Sticking my neck out a little, you'll probably be dealing with fillet
welds performed in the field. If it were me I'd restrict testing to
either liquid penetrant or magneting particle testing of a representative
sample (5-10%)of critical welds. Tests like these are practical, and my
experience has been that NDT has a hidden benefit--welders really don't
like repairing welds and they tend to work more carefully if they think
subsequent examination means grinding out defects and reworking a weld.
Your service sounds very much like critical lifting: highly cyclic and
service load dominated. Weld defects, especially cracks that grow
quickly. kill people in such circumstances, so quality is very important.

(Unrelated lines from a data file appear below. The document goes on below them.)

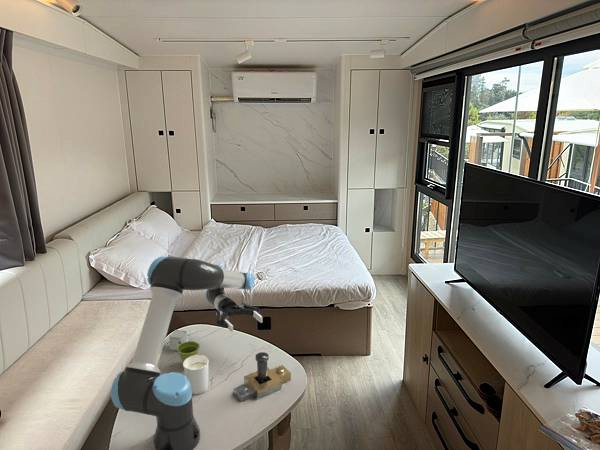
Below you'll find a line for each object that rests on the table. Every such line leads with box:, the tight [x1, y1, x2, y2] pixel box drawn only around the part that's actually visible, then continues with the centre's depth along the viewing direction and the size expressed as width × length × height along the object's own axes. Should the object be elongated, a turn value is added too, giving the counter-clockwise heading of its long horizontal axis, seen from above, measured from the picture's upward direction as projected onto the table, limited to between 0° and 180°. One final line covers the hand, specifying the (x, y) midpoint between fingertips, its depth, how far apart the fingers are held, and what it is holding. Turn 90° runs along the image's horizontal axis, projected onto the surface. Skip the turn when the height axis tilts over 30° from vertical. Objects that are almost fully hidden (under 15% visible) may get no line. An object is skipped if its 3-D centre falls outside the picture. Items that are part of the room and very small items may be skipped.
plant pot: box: [176, 340, 200, 366], centre depth 182 cm, size 9×9×9 cm
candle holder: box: [182, 354, 209, 396], centre depth 166 cm, size 10×10×12 cm
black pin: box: [255, 351, 270, 384], centre depth 167 cm, size 5×5×14 cm
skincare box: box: [169, 329, 189, 351], centre depth 195 cm, size 6×6×7 cm
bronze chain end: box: [243, 364, 292, 395], centre depth 170 cm, size 17×11×4 cm, turn 125°
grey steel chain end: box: [232, 380, 282, 403], centre depth 167 cm, size 17×11×3 cm, turn 125°
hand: (247, 324), depth 173 cm, fingers open, 13 cm apart
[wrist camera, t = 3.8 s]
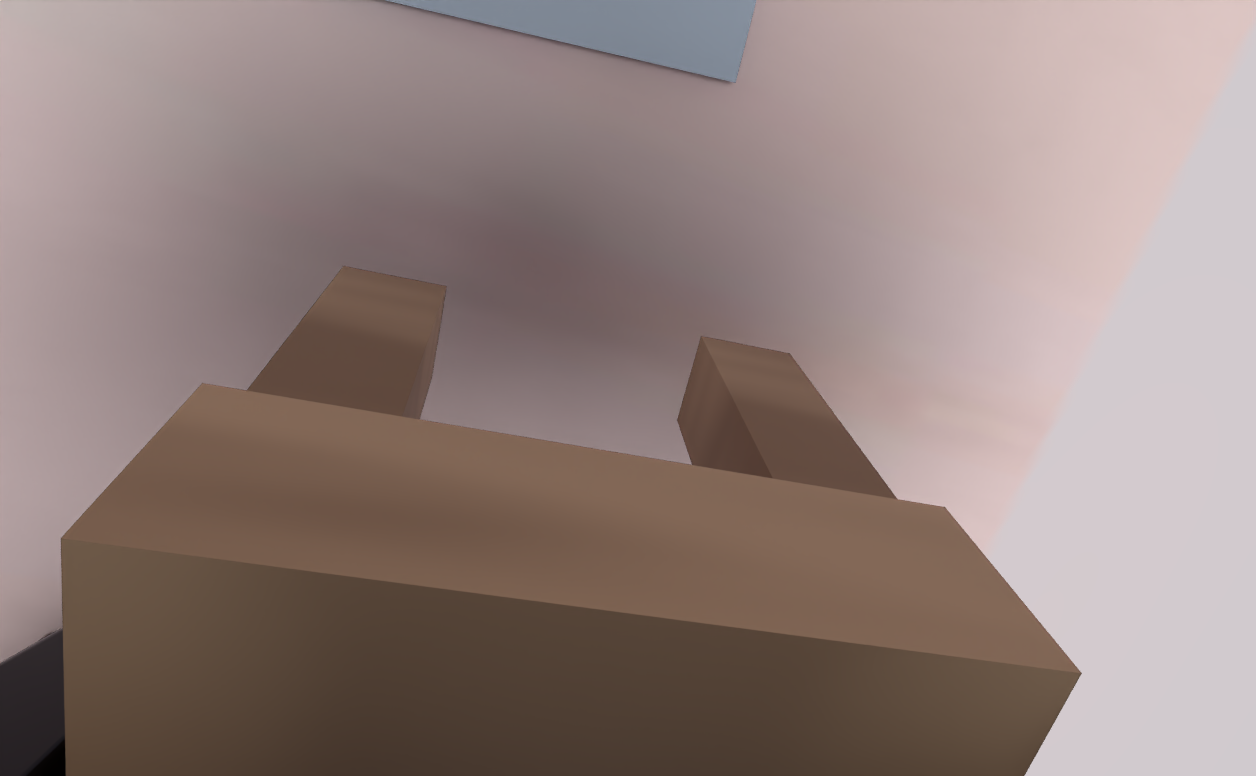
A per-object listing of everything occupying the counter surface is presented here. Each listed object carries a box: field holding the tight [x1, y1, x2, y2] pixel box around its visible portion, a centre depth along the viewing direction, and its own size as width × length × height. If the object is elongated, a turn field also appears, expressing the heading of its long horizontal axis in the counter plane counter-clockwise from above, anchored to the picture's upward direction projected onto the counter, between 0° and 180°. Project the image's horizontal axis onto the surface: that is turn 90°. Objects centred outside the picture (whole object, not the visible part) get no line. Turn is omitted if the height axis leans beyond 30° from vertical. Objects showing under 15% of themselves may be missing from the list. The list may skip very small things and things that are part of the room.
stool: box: [61, 266, 1082, 776], centre depth 9 cm, size 6×6×6 cm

You probably won't be doing any impact testing, but you should be using
weld metal with minimum impact test properties. The work goes a little
slower, but I doubt if it'll make any real difference in this case. Your
clients will be laity who work under pressure on a budget and don't care
jack about engineering so be very careful about someone's brother-in-law
who works cheap.
Christopher Wright P.E. |"They couldn't hit an elephant from
chrisw(--nospam--at)skypoint.com | this distance" (last words of Gen.
___________________________| John Sedgwick, Spotsylvania 1864)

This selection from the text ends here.